2.2. Collision and reward rules #
The arena penalizes elimination and rewards food capture:
- Collision (wall/body/head conflict): reward
-10 - Food consumed: reward
+10 - Safe step without food: reward
0
Representative logic:
if self.is_collision(snake_id, new_head):
dead.add(snake_id)
...
if snake_id in dead:
self.alive[snake_id] = False
rewards[snake_id] = -10
...
if new_heads[snake_id] == self.food:
self.scores[snake_id] += 1
rewards[snake_id] = 10
2.3. Round termination and winner #
A round finishes when one or zero snakes remain alive, or when a frame cap is reached:
alive_ids = [sid for sid, alive in self.alive.items() if alive]
round_done = len(alive_ids) <= 1 or self.frame_iteration > 200
if round_done and len(alive_ids) == 1:
self.wins[alive_ids[0]] += 1
3 Model-Specific Behavior Inside Battle #
3.1. Standard RL agent #
The baseline RL snake follows the same DQN update cycle as in the single-agent setting:
rl_state_old = rl_agent.get_state(rl_view_old)
rl_action = rl_agent.get_action(rl_state_old)
...
rl_agent.train_short_memory(rl_state_old, rl_action, rewards['rl'], rl_state_new, rl_done)
rl_agent.remember(rl_state_old, rl_action, rewards['rl'], rl_state_new, rl_done)

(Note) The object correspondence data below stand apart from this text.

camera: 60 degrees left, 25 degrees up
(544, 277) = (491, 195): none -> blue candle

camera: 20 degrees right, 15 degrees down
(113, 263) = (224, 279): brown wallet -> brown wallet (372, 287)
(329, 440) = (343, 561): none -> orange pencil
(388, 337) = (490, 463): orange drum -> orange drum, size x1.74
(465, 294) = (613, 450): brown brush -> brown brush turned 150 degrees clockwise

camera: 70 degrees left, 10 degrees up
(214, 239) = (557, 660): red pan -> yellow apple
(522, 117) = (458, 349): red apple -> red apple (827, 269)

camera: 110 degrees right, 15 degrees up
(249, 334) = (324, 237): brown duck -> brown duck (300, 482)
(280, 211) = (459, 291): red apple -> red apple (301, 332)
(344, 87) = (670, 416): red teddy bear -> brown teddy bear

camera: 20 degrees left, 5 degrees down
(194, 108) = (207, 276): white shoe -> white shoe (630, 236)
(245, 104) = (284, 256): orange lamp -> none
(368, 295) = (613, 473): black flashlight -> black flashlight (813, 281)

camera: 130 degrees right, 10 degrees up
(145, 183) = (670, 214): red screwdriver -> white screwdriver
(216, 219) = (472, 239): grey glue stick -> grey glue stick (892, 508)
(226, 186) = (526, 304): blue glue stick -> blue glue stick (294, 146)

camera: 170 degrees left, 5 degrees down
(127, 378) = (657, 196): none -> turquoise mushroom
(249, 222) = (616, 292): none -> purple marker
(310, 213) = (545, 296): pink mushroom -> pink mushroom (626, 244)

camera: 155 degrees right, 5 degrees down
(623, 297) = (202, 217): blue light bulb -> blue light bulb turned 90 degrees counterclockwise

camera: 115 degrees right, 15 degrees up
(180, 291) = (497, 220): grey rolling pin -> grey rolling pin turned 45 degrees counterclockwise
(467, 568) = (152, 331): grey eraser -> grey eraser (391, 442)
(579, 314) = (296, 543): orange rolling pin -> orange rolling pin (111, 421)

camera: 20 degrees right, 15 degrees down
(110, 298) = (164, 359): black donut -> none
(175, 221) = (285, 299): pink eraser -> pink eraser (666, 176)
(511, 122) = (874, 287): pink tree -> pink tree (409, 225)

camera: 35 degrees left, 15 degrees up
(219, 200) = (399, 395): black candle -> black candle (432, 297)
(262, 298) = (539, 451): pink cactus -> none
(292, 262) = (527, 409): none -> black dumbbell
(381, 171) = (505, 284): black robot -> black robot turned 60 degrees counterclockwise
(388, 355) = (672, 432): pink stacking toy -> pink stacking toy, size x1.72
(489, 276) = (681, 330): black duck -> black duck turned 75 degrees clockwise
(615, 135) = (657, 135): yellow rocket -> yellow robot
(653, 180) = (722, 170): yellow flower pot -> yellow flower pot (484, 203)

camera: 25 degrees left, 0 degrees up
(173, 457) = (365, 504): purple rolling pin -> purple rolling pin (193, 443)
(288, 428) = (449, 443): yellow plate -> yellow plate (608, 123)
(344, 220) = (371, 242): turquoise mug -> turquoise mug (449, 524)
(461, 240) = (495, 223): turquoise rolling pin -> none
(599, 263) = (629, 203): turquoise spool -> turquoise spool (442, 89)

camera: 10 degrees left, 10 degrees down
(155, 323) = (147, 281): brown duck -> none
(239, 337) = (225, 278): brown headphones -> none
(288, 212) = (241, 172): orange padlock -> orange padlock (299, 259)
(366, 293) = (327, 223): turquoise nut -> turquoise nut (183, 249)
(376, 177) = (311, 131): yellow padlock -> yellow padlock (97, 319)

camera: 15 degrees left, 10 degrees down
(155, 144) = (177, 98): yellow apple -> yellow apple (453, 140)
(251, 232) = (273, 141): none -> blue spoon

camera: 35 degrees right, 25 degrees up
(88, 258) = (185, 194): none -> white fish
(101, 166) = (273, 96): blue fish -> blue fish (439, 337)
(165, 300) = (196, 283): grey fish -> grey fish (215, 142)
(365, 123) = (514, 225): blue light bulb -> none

This gives a direct baseline for learned behavior under adversarial pressure.
3.2. GA-optimized RL agent #
The GA-controlled snake also learns via DQN, but periodically updates training hyperparameters using genetic search:
_, best_params, _ = ga_genetic.genetic(
NUM_GENERATIONS,
score=ga_score,
record=ga_record,
steps=arena.frame_iteration,
collisions=0,
same_positions_counter=0,
game_metrics_list=ga_metrics
)
ga_agent.update_hyperparameters(ga_genetic.get_current_parameters())
if completed_rounds % 20 == 0 and isinstance(best_params, dict):
ga_agent.update_hyperparameters(best_params)
This allows GA-RL to adapt exploration and learning behavior while competing.
3.3. Hamiltonian controller #
The Hamiltonian snake does not train; it computes deterministic moves from cycle neighbors using _hamiltonian_move
ham_action = _hamiltonian_move(arena.get_view('ham'), next_lookup, prev_lookup)
Its strength is consistency and survival; its weakness is reduced tactical flexibility for short-term food races.
4 Training and Evaluation Flow #
At round end, both learning agents perform long-memory updates, while Hamiltonian only resets game state:
if round_done:
completed_rounds += 1
ga_agent.n_games += 1
rl_agent.n_games += 1
ga_agent.train_long_memory()
rl_agent.train_long_memory()
...
arena._reset_round()
This structure supports two key measurements:
- Win rate (
arena.wins) as direct adversarial outcome - Score trends per model for efficiency and consistency
5 Running the Battle Modes #
5.1. Same-board adversarial battle (direct interaction) #
python agent_RL.py battle
Aliases supported by the CLI: arena, fight, vs.
5.2. Side-by-side comparison mode (parallel, non-interacting boards) #
python agent_RL.py compare
Alias: all3.
6 Interpretation Notes #
When reading results, compare all three dimensions together:
- Wins: who survives and closes rounds.
- Score: who collects food most effectively.
- Stability: variance across many rounds/games.
In practice, this adversarial page complements the single-model analysis by showing how each policy behaves when exposed to a more competitive and dynamic evaluation protocol.